I have to add that you cannot have zero mean outputs of residual layer with the definition res x = x + relu (Ax + b). In that case outputs will have non-zero mean and subsequent layers will have to correct for that.
I never said relu(-anything). Please read the equations I wrote above with extreme care to where the minus signs are. They are at precise locations. I also emphasize that my explanation only works if you take into account the fact that the net is randomly initialized. I wrote a quoted sentence in my prev comment which was carefully formulated to build up the right intuition. I don't think I can explain it better.
But I'll try: the sequence of actions (random init, teain your residual net, test your net) is indistinguishable in effect from (random init, train usual net on negated starting input, and test on negated input). The second version will be indistinguishable from running a repeated experiment of the first type with a new random init.
Yes, I read that. The problem is that you need to train the bias to get comparable results.
Also, please note that you cannot have zero mean outputs of residual in the res x = x + relu (Ax + b) and you obviously can have zero mean outputs in the subtraction case (res x = x - relu (Ax + b)).
This SELU paper demonstrates, in my opinion, the benefits of having zero mean outputs.
(I have to say that in my experiments SELU was not all that beneficial, but other means that bring zero means into existence were)
I think that residual neural network is capable to route around the case of having to learn non-zero means in inputs. So you are right in stating that these two cases will be indistinguishable. I just have to say that having subtraction instead of addition helps neural net to train faster and get better accuracy just because training process have less things to learn.
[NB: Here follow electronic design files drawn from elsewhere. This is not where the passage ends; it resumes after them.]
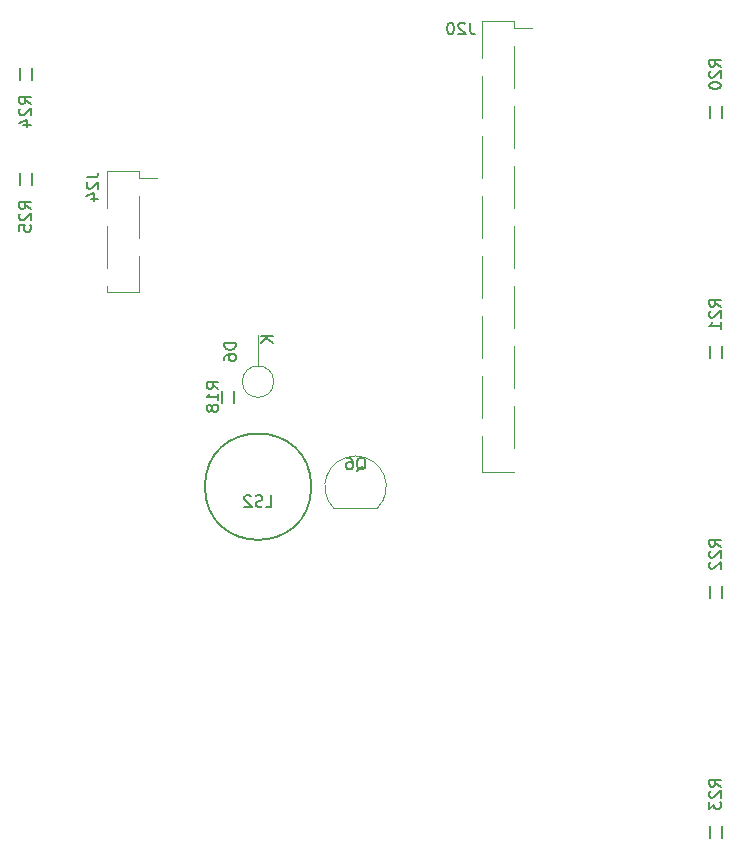
<source format=gbo>
G04 #@! TF.GenerationSoftware,KiCad,Pcbnew,(5.1.5)-3*
G04 #@! TF.CreationDate,2020-09-25T18:16:36+09:00*
G04 #@! TF.ProjectId,righthand,72696768-7468-4616-9e64-2e6b69636164,rev?*
G04 #@! TF.SameCoordinates,Original*
G04 #@! TF.FileFunction,Legend,Bot*
G04 #@! TF.FilePolarity,Positive*
%FSLAX46Y46*%
G04 Gerber Fmt 4.6, Leading zero omitted, Abs format (unit mm)*
G04 Created by KiCad (PCBNEW (5.1.5)-3) date 2020-09-25 18:16:36*
%MOMM*%
%LPD*%
G04 APERTURE LIST*
%ADD10C,0.150000*%
%ADD11C,0.120000*%
G04 APERTURE END LIST*
D10*
X155630000Y-66675000D02*
G75*
G03X155630000Y-66675000I-4500000J0D01*
G01*
D11*
X157546522Y-68513478D02*
G75*
G02X159385000Y-64075000I1838478J1838478D01*
G01*
X161223478Y-68513478D02*
G75*
G03X159385000Y-64075000I-1838478J1838478D01*
G01*
X161185000Y-68525000D02*
X157585000Y-68525000D01*
D10*
X148082000Y-58547000D02*
X148082000Y-59563000D01*
X149098000Y-59563000D02*
X149098000Y-58547000D01*
X190373000Y-35433000D02*
X190373000Y-34417000D01*
X189357000Y-34417000D02*
X189357000Y-35433000D01*
X190373000Y-55753000D02*
X190373000Y-54737000D01*
X189357000Y-54737000D02*
X189357000Y-55753000D01*
X190373000Y-76073000D02*
X190373000Y-75057000D01*
X189357000Y-75057000D02*
X189357000Y-76073000D01*
X190373000Y-96393000D02*
X190373000Y-95377000D01*
X189357000Y-95377000D02*
X189357000Y-96393000D01*
X130937000Y-31242000D02*
X130937000Y-32258000D01*
X131953000Y-32258000D02*
X131953000Y-31242000D01*
X130937000Y-40132000D02*
X130937000Y-41148000D01*
X131953000Y-41148000D02*
X131953000Y-40132000D01*
D11*
X172780000Y-59815000D02*
X172780000Y-63375000D01*
X172780000Y-54735000D02*
X172780000Y-58295000D01*
X172780000Y-49655000D02*
X172780000Y-53215000D01*
X172780000Y-44575000D02*
X172780000Y-48135000D01*
X172780000Y-39495000D02*
X172780000Y-43055000D01*
X172780000Y-34415000D02*
X172780000Y-37975000D01*
X172780000Y-29335000D02*
X172780000Y-32895000D01*
X170120000Y-62355000D02*
X170120000Y-65465000D01*
X170120000Y-57275000D02*
X170120000Y-60835000D01*
X170120000Y-52195000D02*
X170120000Y-55755000D01*
X170120000Y-47115000D02*
X170120000Y-50675000D01*
X170120000Y-42035000D02*
X170120000Y-45595000D01*
X170120000Y-36955000D02*
X170120000Y-40515000D01*
X170120000Y-31875000D02*
X170120000Y-35435000D01*
X170120000Y-64895000D02*
X170120000Y-65465000D01*
X172780000Y-27245000D02*
X172780000Y-27815000D01*
X172780000Y-27815000D02*
X174300000Y-27815000D01*
X170120000Y-27245000D02*
X170120000Y-30355000D01*
X172780000Y-65465000D02*
X170120000Y-65465000D01*
X172780000Y-27245000D02*
X170120000Y-27245000D01*
X141030000Y-47115000D02*
X141030000Y-50225000D01*
X141030000Y-42035000D02*
X141030000Y-45595000D01*
X138370000Y-44575000D02*
X138370000Y-48135000D01*
X138370000Y-49655000D02*
X138370000Y-50225000D01*
X141030000Y-39945000D02*
X141030000Y-40515000D01*
X141030000Y-40515000D02*
X142550000Y-40515000D01*
X138370000Y-39945000D02*
X138370000Y-43055000D01*
X141030000Y-50225000D02*
X138370000Y-50225000D01*
X141030000Y-39945000D02*
X138370000Y-39945000D01*
X151130000Y-56458629D02*
X151130000Y-53805000D01*
X152456371Y-57785000D02*
G75*
G03X152456371Y-57785000I-1326371J0D01*
G01*
D10*
X151772857Y-68397380D02*
X152249047Y-68397380D01*
X152249047Y-67397380D01*
X151487142Y-68349761D02*
X151344285Y-68397380D01*
X151106190Y-68397380D01*
X151010952Y-68349761D01*
X150963333Y-68302142D01*
X150915714Y-68206904D01*
X150915714Y-68111666D01*
X150963333Y-68016428D01*
X151010952Y-67968809D01*
X151106190Y-67921190D01*
X151296666Y-67873571D01*
X151391904Y-67825952D01*
X151439523Y-67778333D01*
X151487142Y-67683095D01*
X151487142Y-67587857D01*
X151439523Y-67492619D01*
X151391904Y-67445000D01*
X151296666Y-67397380D01*
X151058571Y-67397380D01*
X150915714Y-67445000D01*
X150534761Y-67492619D02*
X150487142Y-67445000D01*
X150391904Y-67397380D01*
X150153809Y-67397380D01*
X150058571Y-67445000D01*
X150010952Y-67492619D01*
X149963333Y-67587857D01*
X149963333Y-67683095D01*
X150010952Y-67825952D01*
X150582380Y-68397380D01*
X149963333Y-68397380D01*
X159480238Y-65317619D02*
X159575476Y-65270000D01*
X159670714Y-65174761D01*
X159813571Y-65031904D01*
X159908809Y-64984285D01*
X160004047Y-64984285D01*
X159956428Y-65222380D02*
X160051666Y-65174761D01*
X160146904Y-65079523D01*
X160194523Y-64889047D01*
X160194523Y-64555714D01*
X160146904Y-64365238D01*
X160051666Y-64270000D01*
X159956428Y-64222380D01*
X159765952Y-64222380D01*
X159670714Y-64270000D01*
X159575476Y-64365238D01*
X159527857Y-64555714D01*
X159527857Y-64889047D01*
X159575476Y-65079523D01*
X159670714Y-65174761D01*
X159765952Y-65222380D01*
X159956428Y-65222380D01*
X158670714Y-64222380D02*
X158861190Y-64222380D01*
X158956428Y-64270000D01*
X159004047Y-64317619D01*
X159099285Y-64460476D01*
X159146904Y-64650952D01*
X159146904Y-65031904D01*
X159099285Y-65127142D01*
X159051666Y-65174761D01*
X158956428Y-65222380D01*
X158765952Y-65222380D01*
X158670714Y-65174761D01*
X158623095Y-65127142D01*
X158575476Y-65031904D01*
X158575476Y-64793809D01*
X158623095Y-64698571D01*
X158670714Y-64650952D01*
X158765952Y-64603333D01*
X158956428Y-64603333D01*
X159051666Y-64650952D01*
X159099285Y-64698571D01*
X159146904Y-64793809D01*
X147772380Y-58412142D02*
X147296190Y-58078809D01*
X147772380Y-57840714D02*
X146772380Y-57840714D01*
X146772380Y-58221666D01*
X146820000Y-58316904D01*
X146867619Y-58364523D01*
X146962857Y-58412142D01*
X147105714Y-58412142D01*
X147200952Y-58364523D01*
X147248571Y-58316904D01*
X147296190Y-58221666D01*
X147296190Y-57840714D01*
X147772380Y-59364523D02*
X147772380Y-58793095D01*
X147772380Y-59078809D02*
X146772380Y-59078809D01*
X146915238Y-58983571D01*
X147010476Y-58888333D01*
X147058095Y-58793095D01*
X147200952Y-59935952D02*
X147153333Y-59840714D01*
X147105714Y-59793095D01*
X147010476Y-59745476D01*
X146962857Y-59745476D01*
X146867619Y-59793095D01*
X146820000Y-59840714D01*
X146772380Y-59935952D01*
X146772380Y-60126428D01*
X146820000Y-60221666D01*
X146867619Y-60269285D01*
X146962857Y-60316904D01*
X147010476Y-60316904D01*
X147105714Y-60269285D01*
X147153333Y-60221666D01*
X147200952Y-60126428D01*
X147200952Y-59935952D01*
X147248571Y-59840714D01*
X147296190Y-59793095D01*
X147391428Y-59745476D01*
X147581904Y-59745476D01*
X147677142Y-59793095D01*
X147724761Y-59840714D01*
X147772380Y-59935952D01*
X147772380Y-60126428D01*
X147724761Y-60221666D01*
X147677142Y-60269285D01*
X147581904Y-60316904D01*
X147391428Y-60316904D01*
X147296190Y-60269285D01*
X147248571Y-60221666D01*
X147200952Y-60126428D01*
X190317380Y-31107142D02*
X189841190Y-30773809D01*
X190317380Y-30535714D02*
X189317380Y-30535714D01*
X189317380Y-30916666D01*
X189365000Y-31011904D01*
X189412619Y-31059523D01*
X189507857Y-31107142D01*
X189650714Y-31107142D01*
X189745952Y-31059523D01*
X189793571Y-31011904D01*
X189841190Y-30916666D01*
X189841190Y-30535714D01*
X189412619Y-31488095D02*
X189365000Y-31535714D01*
X189317380Y-31630952D01*
X189317380Y-31869047D01*
X189365000Y-31964285D01*
X189412619Y-32011904D01*
X189507857Y-32059523D01*
X189603095Y-32059523D01*
X189745952Y-32011904D01*
X190317380Y-31440476D01*
X190317380Y-32059523D01*
X189317380Y-32678571D02*
X189317380Y-32773809D01*
X189365000Y-32869047D01*
X189412619Y-32916666D01*
X189507857Y-32964285D01*
X189698333Y-33011904D01*
X189936428Y-33011904D01*
X190126904Y-32964285D01*
X190222142Y-32916666D01*
X190269761Y-32869047D01*
X190317380Y-32773809D01*
X190317380Y-32678571D01*
X190269761Y-32583333D01*
X190222142Y-32535714D01*
X190126904Y-32488095D01*
X189936428Y-32440476D01*
X189698333Y-32440476D01*
X189507857Y-32488095D01*
X189412619Y-32535714D01*
X189365000Y-32583333D01*
X189317380Y-32678571D01*
X190317380Y-51427142D02*
X189841190Y-51093809D01*
X190317380Y-50855714D02*
X189317380Y-50855714D01*
X189317380Y-51236666D01*
X189365000Y-51331904D01*
X189412619Y-51379523D01*
X189507857Y-51427142D01*
X189650714Y-51427142D01*
X189745952Y-51379523D01*
X189793571Y-51331904D01*
X189841190Y-51236666D01*
X189841190Y-50855714D01*
X189412619Y-51808095D02*
X189365000Y-51855714D01*
X189317380Y-51950952D01*
X189317380Y-52189047D01*
X189365000Y-52284285D01*
X189412619Y-52331904D01*
X189507857Y-52379523D01*
X189603095Y-52379523D01*
X189745952Y-52331904D01*
X190317380Y-51760476D01*
X190317380Y-52379523D01*
X190317380Y-53331904D02*
X190317380Y-52760476D01*
X190317380Y-53046190D02*
X189317380Y-53046190D01*
X189460238Y-52950952D01*
X189555476Y-52855714D01*
X189603095Y-52760476D01*
X190317380Y-71747142D02*
X189841190Y-71413809D01*
X190317380Y-71175714D02*
X189317380Y-71175714D01*
X189317380Y-71556666D01*
X189365000Y-71651904D01*
X189412619Y-71699523D01*
X189507857Y-71747142D01*
X189650714Y-71747142D01*
X189745952Y-71699523D01*
X189793571Y-71651904D01*
X189841190Y-71556666D01*
X189841190Y-71175714D01*
X189412619Y-72128095D02*
X189365000Y-72175714D01*
X189317380Y-72270952D01*
X189317380Y-72509047D01*
X189365000Y-72604285D01*
X189412619Y-72651904D01*
X189507857Y-72699523D01*
X189603095Y-72699523D01*
X189745952Y-72651904D01*
X190317380Y-72080476D01*
X190317380Y-72699523D01*
X189412619Y-73080476D02*
X189365000Y-73128095D01*
X189317380Y-73223333D01*
X189317380Y-73461428D01*
X189365000Y-73556666D01*
X189412619Y-73604285D01*
X189507857Y-73651904D01*
X189603095Y-73651904D01*
X189745952Y-73604285D01*
X190317380Y-73032857D01*
X190317380Y-73651904D01*
X190317380Y-92067142D02*
X189841190Y-91733809D01*
X190317380Y-91495714D02*
X189317380Y-91495714D01*
X189317380Y-91876666D01*
X189365000Y-91971904D01*
X189412619Y-92019523D01*
X189507857Y-92067142D01*
X189650714Y-92067142D01*
X189745952Y-92019523D01*
X189793571Y-91971904D01*
X189841190Y-91876666D01*
X189841190Y-91495714D01*
X189412619Y-92448095D02*
X189365000Y-92495714D01*
X189317380Y-92590952D01*
X189317380Y-92829047D01*
X189365000Y-92924285D01*
X189412619Y-92971904D01*
X189507857Y-93019523D01*
X189603095Y-93019523D01*
X189745952Y-92971904D01*
X190317380Y-92400476D01*
X190317380Y-93019523D01*
X189317380Y-93352857D02*
X189317380Y-93971904D01*
X189698333Y-93638571D01*
X189698333Y-93781428D01*
X189745952Y-93876666D01*
X189793571Y-93924285D01*
X189888809Y-93971904D01*
X190126904Y-93971904D01*
X190222142Y-93924285D01*
X190269761Y-93876666D01*
X190317380Y-93781428D01*
X190317380Y-93495714D01*
X190269761Y-93400476D01*
X190222142Y-93352857D01*
X131897380Y-34282142D02*
X131421190Y-33948809D01*
X131897380Y-33710714D02*
X130897380Y-33710714D01*
X130897380Y-34091666D01*
X130945000Y-34186904D01*
X130992619Y-34234523D01*
X131087857Y-34282142D01*
X131230714Y-34282142D01*
X131325952Y-34234523D01*
X131373571Y-34186904D01*
X131421190Y-34091666D01*
X131421190Y-33710714D01*
X130992619Y-34663095D02*
X130945000Y-34710714D01*
X130897380Y-34805952D01*
X130897380Y-35044047D01*
X130945000Y-35139285D01*
X130992619Y-35186904D01*
X131087857Y-35234523D01*
X131183095Y-35234523D01*
X131325952Y-35186904D01*
X131897380Y-34615476D01*
X131897380Y-35234523D01*
X131230714Y-36091666D02*
X131897380Y-36091666D01*
X130849761Y-35853571D02*
X131564047Y-35615476D01*
X131564047Y-36234523D01*
X131897380Y-43172142D02*
X131421190Y-42838809D01*
X131897380Y-42600714D02*
X130897380Y-42600714D01*
X130897380Y-42981666D01*
X130945000Y-43076904D01*
X130992619Y-43124523D01*
X131087857Y-43172142D01*
X131230714Y-43172142D01*
X131325952Y-43124523D01*
X131373571Y-43076904D01*
X131421190Y-42981666D01*
X131421190Y-42600714D01*
X130992619Y-43553095D02*
X130945000Y-43600714D01*
X130897380Y-43695952D01*
X130897380Y-43934047D01*
X130945000Y-44029285D01*
X130992619Y-44076904D01*
X131087857Y-44124523D01*
X131183095Y-44124523D01*
X131325952Y-44076904D01*
X131897380Y-43505476D01*
X131897380Y-44124523D01*
X130897380Y-45029285D02*
X130897380Y-44553095D01*
X131373571Y-44505476D01*
X131325952Y-44553095D01*
X131278333Y-44648333D01*
X131278333Y-44886428D01*
X131325952Y-44981666D01*
X131373571Y-45029285D01*
X131468809Y-45076904D01*
X131706904Y-45076904D01*
X131802142Y-45029285D01*
X131849761Y-44981666D01*
X131897380Y-44886428D01*
X131897380Y-44648333D01*
X131849761Y-44553095D01*
X131802142Y-44505476D01*
X169084523Y-27392380D02*
X169084523Y-28106666D01*
X169132142Y-28249523D01*
X169227380Y-28344761D01*
X169370238Y-28392380D01*
X169465476Y-28392380D01*
X168655952Y-27487619D02*
X168608333Y-27440000D01*
X168513095Y-27392380D01*
X168275000Y-27392380D01*
X168179761Y-27440000D01*
X168132142Y-27487619D01*
X168084523Y-27582857D01*
X168084523Y-27678095D01*
X168132142Y-27820952D01*
X168703571Y-28392380D01*
X168084523Y-28392380D01*
X167465476Y-27392380D02*
X167370238Y-27392380D01*
X167275000Y-27440000D01*
X167227380Y-27487619D01*
X167179761Y-27582857D01*
X167132142Y-27773333D01*
X167132142Y-28011428D01*
X167179761Y-28201904D01*
X167227380Y-28297142D01*
X167275000Y-28344761D01*
X167370238Y-28392380D01*
X167465476Y-28392380D01*
X167560714Y-28344761D01*
X167608333Y-28297142D01*
X167655952Y-28201904D01*
X167703571Y-28011428D01*
X167703571Y-27773333D01*
X167655952Y-27582857D01*
X167608333Y-27487619D01*
X167560714Y-27440000D01*
X167465476Y-27392380D01*
X136612380Y-40465476D02*
X137326666Y-40465476D01*
X137469523Y-40417857D01*
X137564761Y-40322619D01*
X137612380Y-40179761D01*
X137612380Y-40084523D01*
X136707619Y-40894047D02*
X136660000Y-40941666D01*
X136612380Y-41036904D01*
X136612380Y-41275000D01*
X136660000Y-41370238D01*
X136707619Y-41417857D01*
X136802857Y-41465476D01*
X136898095Y-41465476D01*
X137040952Y-41417857D01*
X137612380Y-40846428D01*
X137612380Y-41465476D01*
X136945714Y-42322619D02*
X137612380Y-42322619D01*
X136564761Y-42084523D02*
X137279047Y-41846428D01*
X137279047Y-42465476D01*
X149256009Y-54506904D02*
X148256009Y-54506904D01*
X148256009Y-54745000D01*
X148303629Y-54887857D01*
X148398867Y-54983095D01*
X148494105Y-55030714D01*
X148684581Y-55078333D01*
X148827438Y-55078333D01*
X149017914Y-55030714D01*
X149113152Y-54983095D01*
X149208390Y-54887857D01*
X149256009Y-54745000D01*
X149256009Y-54506904D01*
X148256009Y-55935476D02*
X148256009Y-55745000D01*
X148303629Y-55649761D01*
X148351248Y-55602142D01*
X148494105Y-55506904D01*
X148684581Y-55459285D01*
X149065533Y-55459285D01*
X149160771Y-55506904D01*
X149208390Y-55554523D01*
X149256009Y-55649761D01*
X149256009Y-55840238D01*
X149208390Y-55935476D01*
X149160771Y-55983095D01*
X149065533Y-56030714D01*
X148827438Y-56030714D01*
X148732200Y-55983095D01*
X148684581Y-55935476D01*
X148636962Y-55840238D01*
X148636962Y-55649761D01*
X148684581Y-55554523D01*
X148732200Y-55506904D01*
X148827438Y-55459285D01*
X152382380Y-53943095D02*
X151382380Y-53943095D01*
X152382380Y-54514523D02*
X151810952Y-54085952D01*
X151382380Y-54514523D02*
X151953809Y-53943095D01*
M02*

</source>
I'm fairly sure I was right in the above analysis which would imply the minus version cannot have any substantial advantages.
> please note that you cannot have zero mean outputs of residual in the res x = x + relu (Ax + b) and you obviously can have zero mean outputs in the subtraction case (res x = x - relu (Ax + b)
This is incorrect. You seem to assume x is positive an therefore adding something relu'd onto it will take it further from zero, while your subtractive one can pull it towards and beyond zero. The problem in this reasoning is that in your version you sequentially subtract the residuals so you have the exact symmetric effect, getting further away from zero.
It's like a left hand and a right hand. Not the same, but have the same effect.
I said all I could at this point. If you still have your experiments set up, just try negating your input to the network and initialize randomly. The accuracies observed will be indistinguishable from using your variant. The network is not the same but the training procedure yields a sample from the same distribution.
I don't think I can explain this well over comments, think about what happens if you initialize your net from scratch. "Self-contained though experiment: Does it make a difference if you multiply all weights by -1 directly after init? " Once that is clear in itself, think of what happens if you init and flip all your very first inputs, the inputs that you feed to the start of the network.